A Florida woman used duct tape, tarpaulin, blankets, pillows and zip ties to secure her paralyzed husband to his hospital bed as Hurricane Ian battered their Punta Gorda home.
She also gave him a life jacket in case water flooded their home, some 24 miles north of Fort Myers.
“I don’t want him to die,” Renee Smith told NBC News’ Kerry Sanders Thursday in an emotional interview.
The Florida couple had recently returned home from the hospital after Smith's husband, Christopher, had become paralyzed from the chest down because of prostate cancer that had metastasized to his spine.
He was scheduled to undergo radiation treatment on Wednesday, but it was canceled with the advent of the hurricane, which made landfall Wednesday afternoon and knocked out power to more than 2.6 million people across Florida.
“It was terrifying," she said.
"I took some blankets and I put some holes in them with scissors and I zip-tied them to the hospital bed and then I took a big tarpaulin that had grommets and I zip-tied that over it; and then I put pillows and plastic bags and I duct-taped them to the top of the sideboard and I put pillows between the sideboard and the window because I didn’t want him to get cut up to death if the window blew in, and then I put a life jacket on him so that if the water came in he wouldn’t drown, he would float.”
After ensuring her husband's safety, Smith hid under the kitchen table and made a “fort with pillows and blankets.”
Hurricane Ian was unlike anything they had ever experienced before.
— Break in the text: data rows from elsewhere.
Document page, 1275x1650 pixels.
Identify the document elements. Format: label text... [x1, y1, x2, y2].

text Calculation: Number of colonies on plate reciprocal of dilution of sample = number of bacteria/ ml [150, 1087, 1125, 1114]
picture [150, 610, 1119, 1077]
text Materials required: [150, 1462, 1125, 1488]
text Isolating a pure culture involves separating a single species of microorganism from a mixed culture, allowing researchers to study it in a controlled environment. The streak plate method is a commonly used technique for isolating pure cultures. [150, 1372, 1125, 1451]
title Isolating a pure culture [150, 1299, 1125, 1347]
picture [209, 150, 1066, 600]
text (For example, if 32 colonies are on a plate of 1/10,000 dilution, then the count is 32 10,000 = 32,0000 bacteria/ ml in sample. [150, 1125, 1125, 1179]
Smith lived through Hurricane Charley in 2004 and said Ian was much more powerful.
"Charley was less than an hour, the sun came out afterwards, there was no torrential rain," she said.
Ian, on the other hand, was "awful and long-lasting," with the back end of the hurricane as powerful as the front end, Smith added. She recalled hearing torrential rain but being too afraid to look through the windows into the darkness outside.
"It got dark in the middle of the day," she said. "It was almost like nighttime and when the rain started it was like snow. You couldn't see."
Smith remained downstairs in the kitchen, hiding in her fort and waiting for the storm to pass.
"You could hear the chimney getting ripped off the roof," she said. "I was afraid it was going to come in through the roof and crush me even though I was under the table."
Smith has had no time to rest, even though her arm is injured. She said she feels guilty about spending Wednesday hiding from the storm and called herself a “coward” for not being able to keep her husband company.
Smith said she woke up to an unexpected but welcomed sight Thursday: a bald eagle standing on her last remaining tree.
Across Florida, millions of residents have been confronted with devastation and a long road to recovery. In Charlotte County, where the Smiths live, at least six people died following the hurricane, County Commissioner Christopher Constance told MSNBC.
At least nine hospitals in Lee County, where the hurricane first hit, were still without water as of Thursday, and thousands of residents remained trapped in their homes.
The island community of Sanibel has been cut off from the mainland after a large section of its causeway collapsed into the Gulf of Mexico.
Speaking to reporters Thursday afternoon from the Charlotte County Emergency Operations Center in Punta Gorda, Gov. Ron DeSantis said there are ongoing efforts to safely evacuate residents cut off by the storm. He said the bridge will be rebuilt but noted “that’s not something that will happen overnight.”